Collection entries
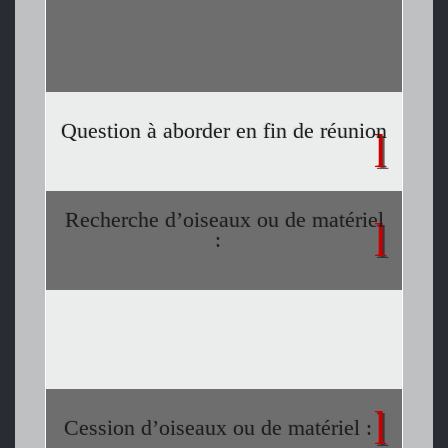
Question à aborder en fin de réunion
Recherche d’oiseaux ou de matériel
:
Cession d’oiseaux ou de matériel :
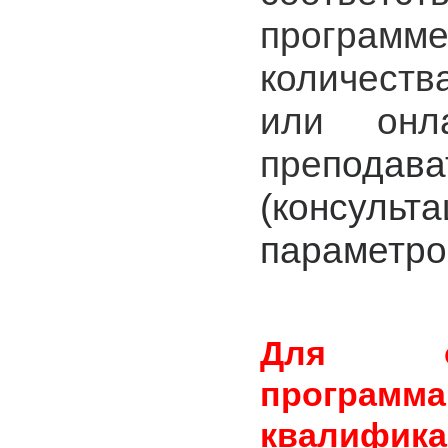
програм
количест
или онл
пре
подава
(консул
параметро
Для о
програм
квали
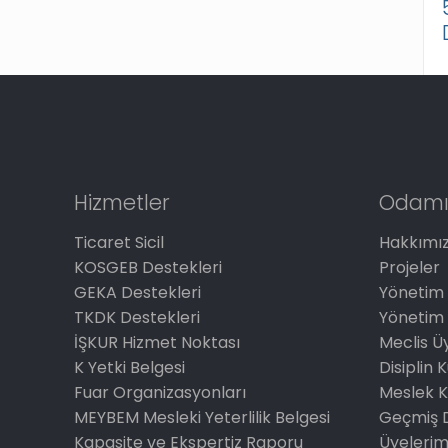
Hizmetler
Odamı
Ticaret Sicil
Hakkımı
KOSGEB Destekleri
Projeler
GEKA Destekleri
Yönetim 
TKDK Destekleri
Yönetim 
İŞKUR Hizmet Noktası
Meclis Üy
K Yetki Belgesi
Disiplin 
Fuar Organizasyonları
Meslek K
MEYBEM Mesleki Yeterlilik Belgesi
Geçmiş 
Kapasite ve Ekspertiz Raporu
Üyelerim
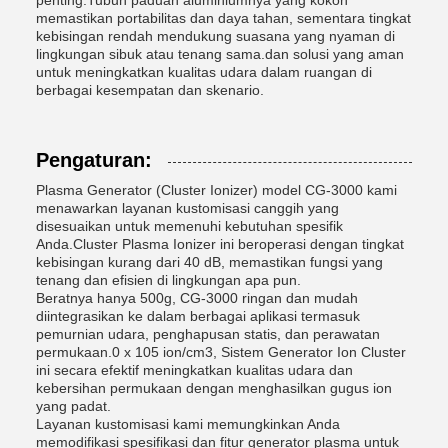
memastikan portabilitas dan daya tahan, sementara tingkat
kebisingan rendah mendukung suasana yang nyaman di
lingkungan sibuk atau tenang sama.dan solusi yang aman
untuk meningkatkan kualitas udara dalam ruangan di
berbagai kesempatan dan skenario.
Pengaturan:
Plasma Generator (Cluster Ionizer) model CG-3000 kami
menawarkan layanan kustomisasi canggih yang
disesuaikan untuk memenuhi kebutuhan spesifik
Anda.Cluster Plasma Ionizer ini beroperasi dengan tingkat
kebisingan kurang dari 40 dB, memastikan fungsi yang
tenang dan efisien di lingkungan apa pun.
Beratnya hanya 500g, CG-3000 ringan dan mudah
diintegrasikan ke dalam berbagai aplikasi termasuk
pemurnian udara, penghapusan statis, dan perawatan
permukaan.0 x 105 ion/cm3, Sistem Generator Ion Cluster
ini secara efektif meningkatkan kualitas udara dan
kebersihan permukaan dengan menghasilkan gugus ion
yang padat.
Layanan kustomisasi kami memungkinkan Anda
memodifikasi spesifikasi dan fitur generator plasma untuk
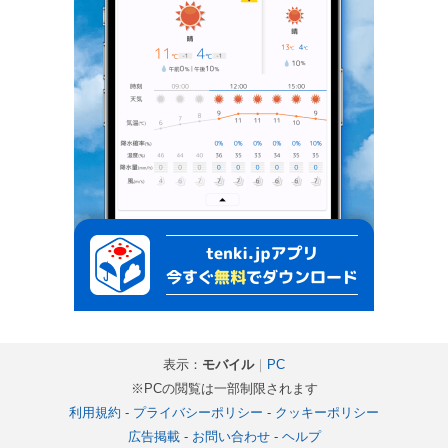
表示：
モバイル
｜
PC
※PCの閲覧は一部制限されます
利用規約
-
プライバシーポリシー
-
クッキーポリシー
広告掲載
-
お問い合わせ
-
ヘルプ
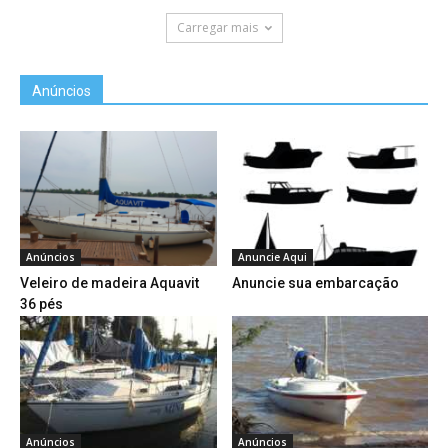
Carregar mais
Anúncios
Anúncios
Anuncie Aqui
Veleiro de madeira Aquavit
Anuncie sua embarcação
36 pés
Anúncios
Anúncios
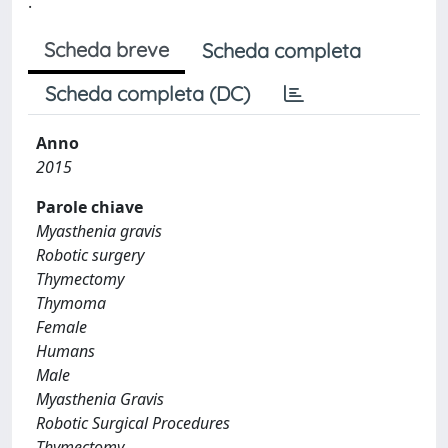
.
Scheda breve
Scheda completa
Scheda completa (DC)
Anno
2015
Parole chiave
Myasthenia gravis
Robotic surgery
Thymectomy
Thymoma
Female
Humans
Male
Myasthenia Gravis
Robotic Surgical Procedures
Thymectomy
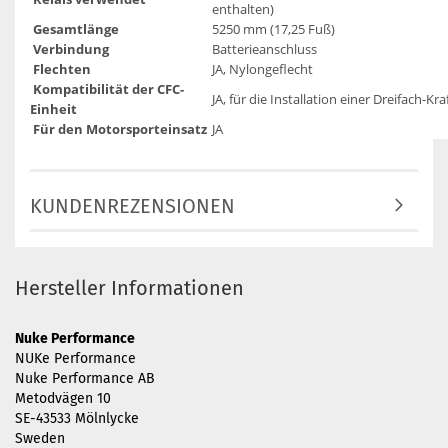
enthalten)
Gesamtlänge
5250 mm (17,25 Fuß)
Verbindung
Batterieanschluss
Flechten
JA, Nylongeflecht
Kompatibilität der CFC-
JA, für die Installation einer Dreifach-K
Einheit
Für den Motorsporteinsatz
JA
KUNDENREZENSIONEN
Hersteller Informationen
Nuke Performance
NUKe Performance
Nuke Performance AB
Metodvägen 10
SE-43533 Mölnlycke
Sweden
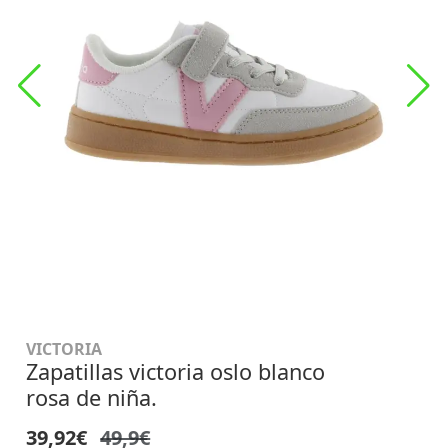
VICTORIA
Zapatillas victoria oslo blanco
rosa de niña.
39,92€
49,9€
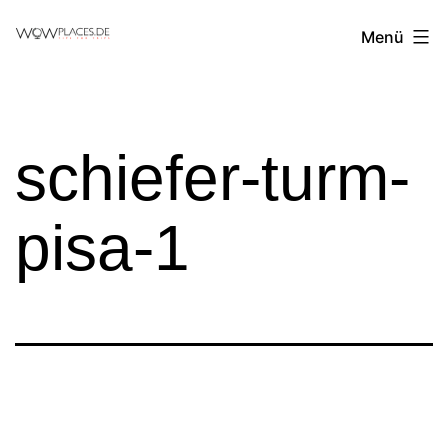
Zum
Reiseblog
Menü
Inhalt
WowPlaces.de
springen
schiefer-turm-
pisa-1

#### Directive:
For this exercise, transcribe the data exactly but without its pictures.

#### Response box:
Question à aborder en fin de réunion
Recherche d’oiseaux ou de matériel
:
Cession d’oiseaux ou de matériel :
програм
количест
или онл
пре
подава
(консул
параметро
Для о
програм
квали
Hizmetler
Odamı
Ticaret Sicil
Hakkımı
KOSGEB Destekleri
Projeler
GEKA Destekleri
Yönetim 
TKDK Destekleri
Yönetim 
İŞKUR Hizmet Noktası
Meclis Üy
K Yetki Belgesi
Disiplin 
Fuar Organizasyonları
Meslek K
MEYBEM Mesleki Yeterlilik Belgesi
Geçmiş 
Kapasite ve Ekspertiz Raporu
Üyelerim
memastikan portabilitas dan daya tahan, sementara tingkat
kebisingan rendah mendukung suasana yang nyaman di
lingkungan sibuk atau tenang sama.dan solusi yang aman
untuk meningkatkan kualitas udara dalam ruangan di
berbagai kesempatan dan skenario.
Pengaturan:
Plasma Generator (Cluster Ionizer) model CG-3000 kami
menawarkan layanan kustomisasi canggih yang
disesuaikan untuk memenuhi kebutuhan spesifik
Anda.Cluster Plasma Ionizer ini beroperasi dengan tingkat
kebisingan kurang dari 40 dB, memastikan fungsi yang
tenang dan efisien di lingkungan apa pun.
Beratnya hanya 500g, CG-3000 ringan dan mudah
diintegrasikan ke dalam berbagai aplikasi termasuk
pemurnian udara, penghapusan statis, dan perawatan
permukaan.0 x 105 ion/cm3, Sistem Generator Ion Cluster
ini secara efektif meningkatkan kualitas udara dan
kebersihan permukaan dengan menghasilkan gugus ion
yang padat.
Layanan kustomisasi kami memungkinkan Anda
memodifikasi spesifikasi dan fitur generator plasma untuk
表示：
モバイル
｜
PC
※PCの閲覧は一部制限されます
利用規約
-
プライバシーポリシー
-
クッキーポリシー
広告掲載
-
お問い合わせ
-
ヘルプ
Carregar mais
Anúncios
Anúncios
Anuncie Aqui
Veleiro de madeira Aquavit
Anuncie sua embarcação
36 pés
Anúncios
Anúncios
.
Scheda breve
Scheda completa
Scheda completa (DC)
Anno
2015
Parole chiave
Myasthenia gravis
Robotic surgery
Thymectomy
Thymoma
Female
Humans
Male
Myasthenia Gravis
Robotic Surgical Procedures
Thymectomy
enthalten)
Gesamtlänge
5250 mm (17,25 Fuß)
Verbindung
Batterieanschluss
Flechten
JA, Nylongeflecht
Kompatibilität der CFC-
JA, für die Installation einer Dreifach-K
Einheit
Für den Motorsporteinsatz
JA
KUNDENREZENSIONEN
Hersteller Informationen
Nuke Performance
NUKe Performance
Nuke Performance AB
Metodvägen 10
SE-43533 Mölnlycke
Sweden
VICTORIA
Zapatillas victoria oslo blanco
rosa de niña.
39,92€
49,9€
Zum
Reiseblog
Menü
Inhalt
WowPlaces.de
springen
schiefer-turm-
pisa-1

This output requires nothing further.